> _Consigne écrite A_: Renvoyez à l'identique toutes les lignes des enregistrements, s'il vous plaît, en laissant les images de côté.

> _Texte à lire_:
<<<<

Le cinéma de Singapour : une lutte entre deux types de nationalisme

Par Dominic Sévigny

Le cinéma de Singapour connaît une période de renouveau depuis le milieu des années 90. L’industrie locale était complètement éteinte après avoir connu son âge d’or lors de la période qui s’étend du début des années 50 jusqu’au début des années 70. La relance de l’industrie expose toutefois divers problèmes qui touchent au cœur même de l’identité culturelle du pays. À cause de sa diversité linguistique (4 langues officielles) et ethnique importante, il est difficile de définir cette identité. Une lutte se joue entre deux types de nationalismes : le nationalisme culturel qui s’efforce d’être rattaché à la culture locale et aux symboles nationaux; le nationalisme technocrate qui s’assemble autour de la notion première que Singapour est une ville connectée globalement qui sert de marché d’échange d’idées et de marchandises (Tan 2006, 75). Au plan cinématographique en particulier où l’héritage des générations précédentes est contesté, le cinéma est un champ de bataille important pour définir la nation.

>>>>

> _Les enregistrements_:
<<<<

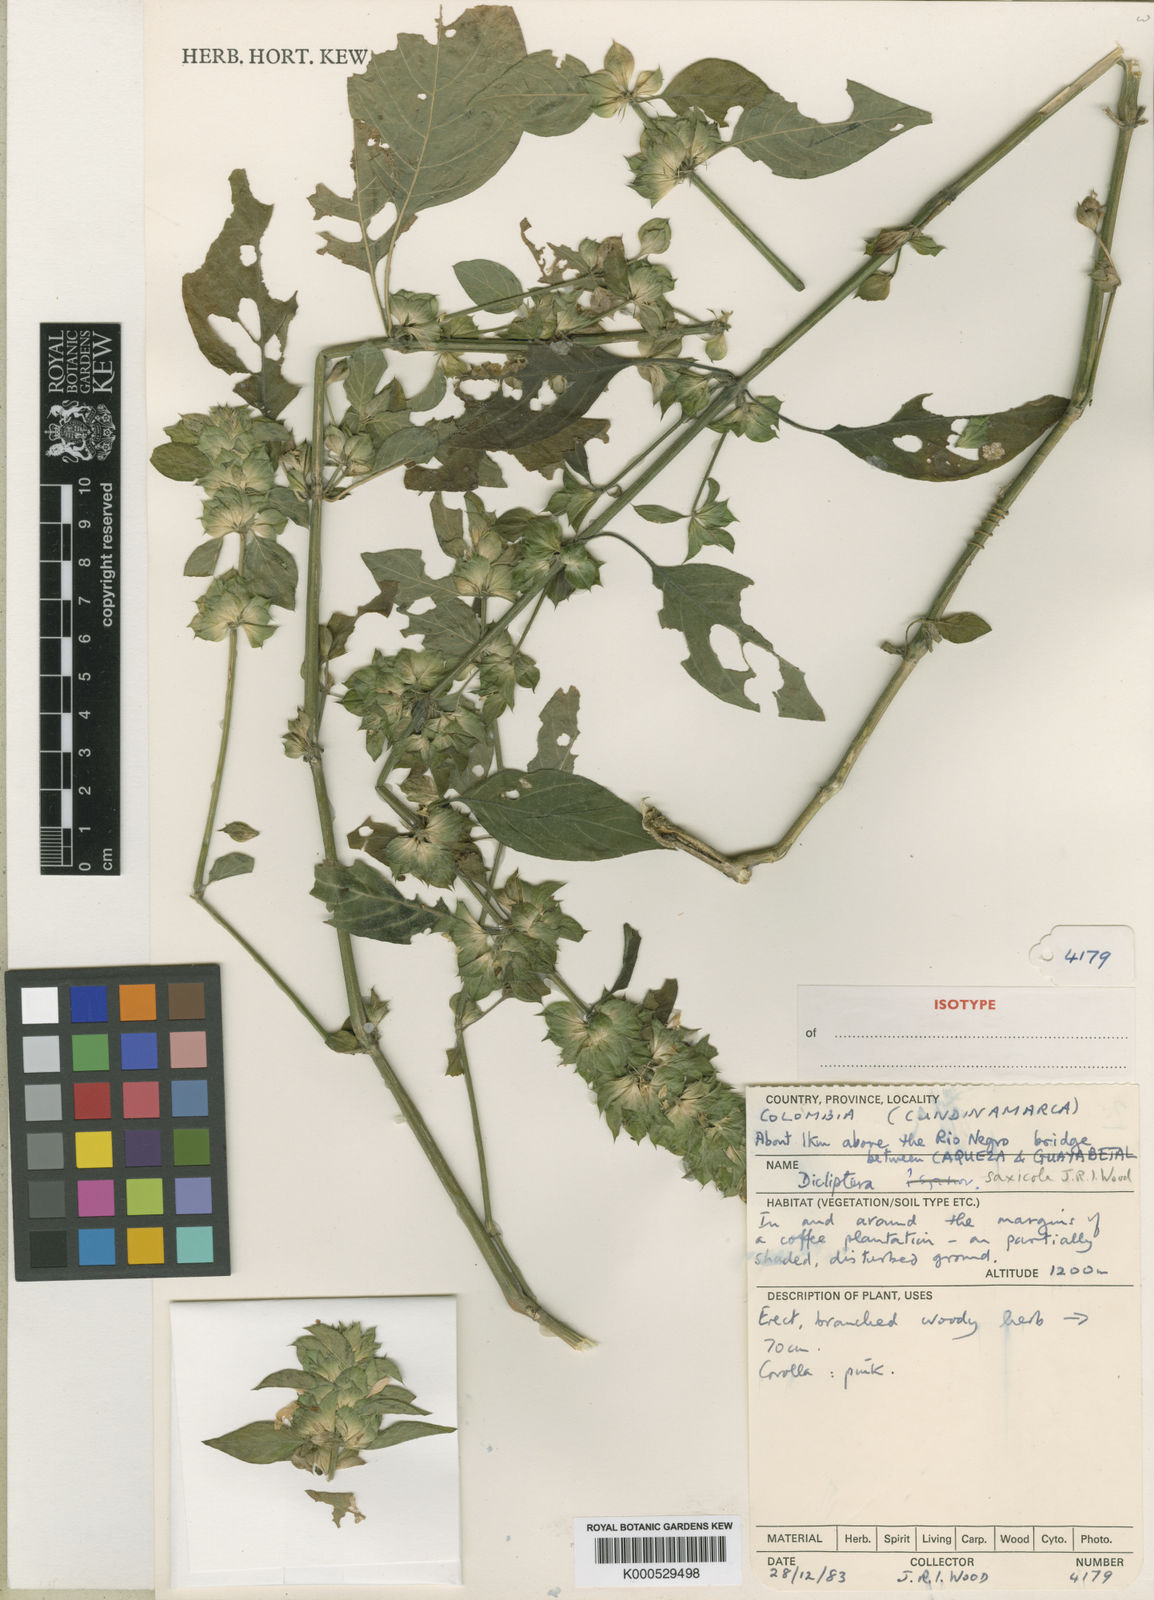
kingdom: Plantae
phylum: Tracheophyta
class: Magnoliopsida
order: Lamiales
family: Acanthaceae
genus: Dicliptera
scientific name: Dicliptera saxicola
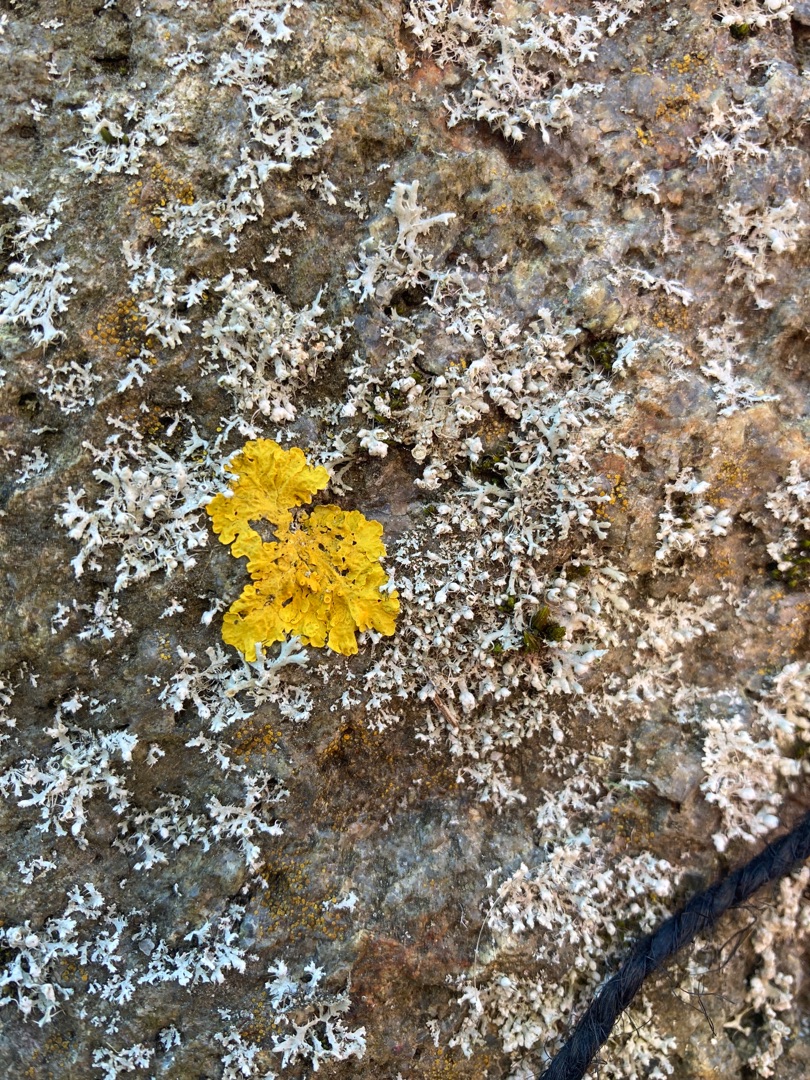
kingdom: Fungi
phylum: Ascomycota
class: Lecanoromycetes
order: Teloschistales
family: Teloschistaceae
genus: Xanthoria
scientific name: Xanthoria parietina
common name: Almindelig væggelav
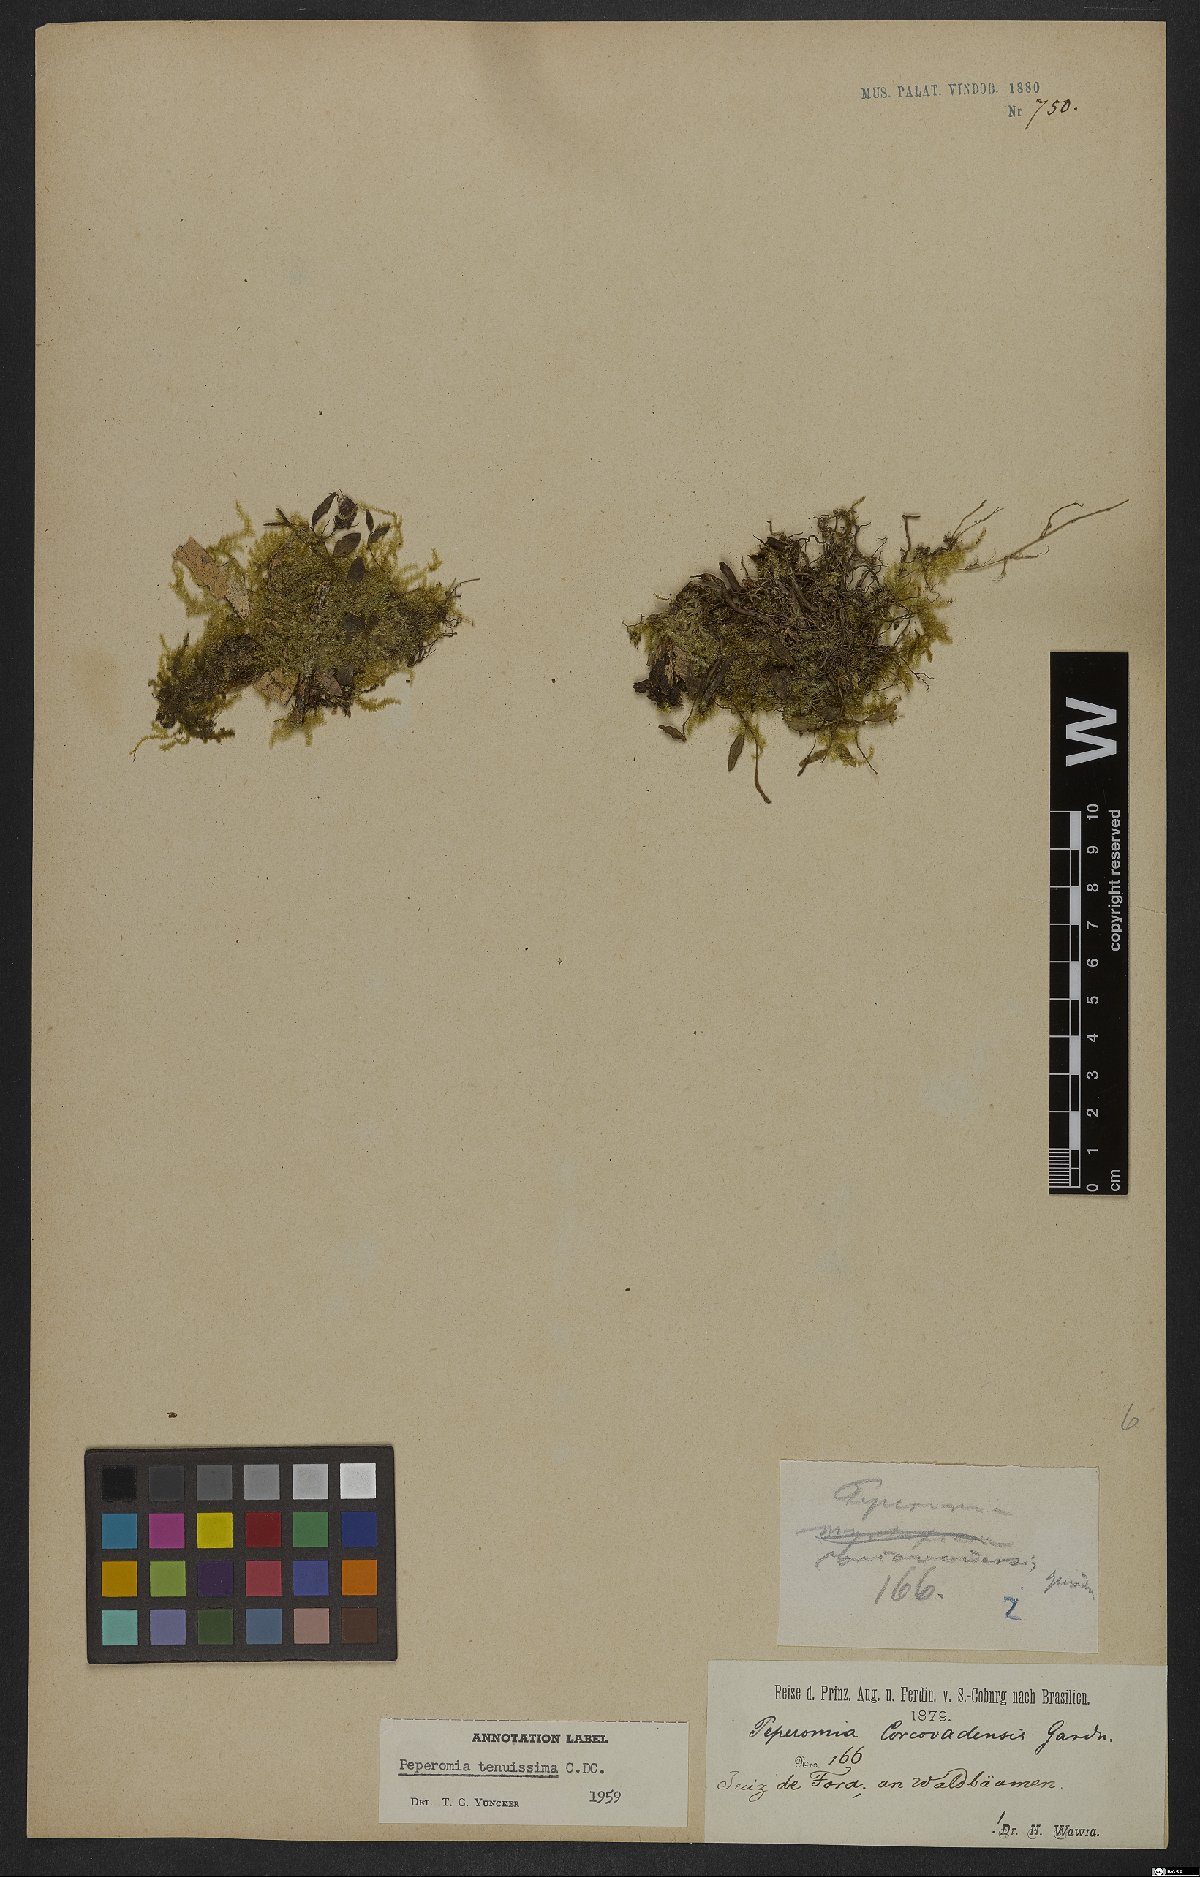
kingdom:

>>>>

> _Consigne écrite B_: Écrivez la suite du texte sur le cinéma de Singapour, après sa dernière phrase.

> _Réponse attendue A_:
kingdom: Plantae
phylum: Tracheophyta
class: Magnoliopsida
order: Lamiales
family: Acanthaceae
genus: Dicliptera
scientific name: Dicliptera saxicola
kingdom: Fungi
phylum: Ascomycota
class: Lecanoromycetes
order: Teloschistales
family: Teloschistaceae
genus: Xanthoria
scientific name: Xanthoria parietina
common name: Almindelig væggelav
kingdom:

> _Réponse attendue B_:
Comment se fait-il que l’héritage cinématographique est contesté si la ville a connu un âge d’or des années 50 aux années 70? Cette disjonction a comme raison principale la séparation en 1965 entre Singapour et la Malaisie. Après la séparation, les studios de production déménagent pour Kuala Lumpur. Le cinéma de l’âge d’or était tourné en majeure partie en malais, ce qui explique ce déménagement. Les acteurs, les réalisateurs et les producteurs également changent de ville, de pays. Il y a une continuité qui est créée entre le cinéma de l’âge d’or de Singapour et le cinéma malais qui suit cette époque, car des acteurs connus comme Mahmood June et Sarimah continuent d’apparaître pendant des années dans des films malais. Les films de cette époque sont donc revendiqués par le champ d’étude du cinéma malais même si au sens légal, les droits appartiennent à des sociétés basées à Singapour (Sa’at 2012, 34). Suite à ce passé contesté, et la sècheresse totale entre 1975 et 1995, le cinéma devient un moyen prometteur pour Singapour afin de définir son identité.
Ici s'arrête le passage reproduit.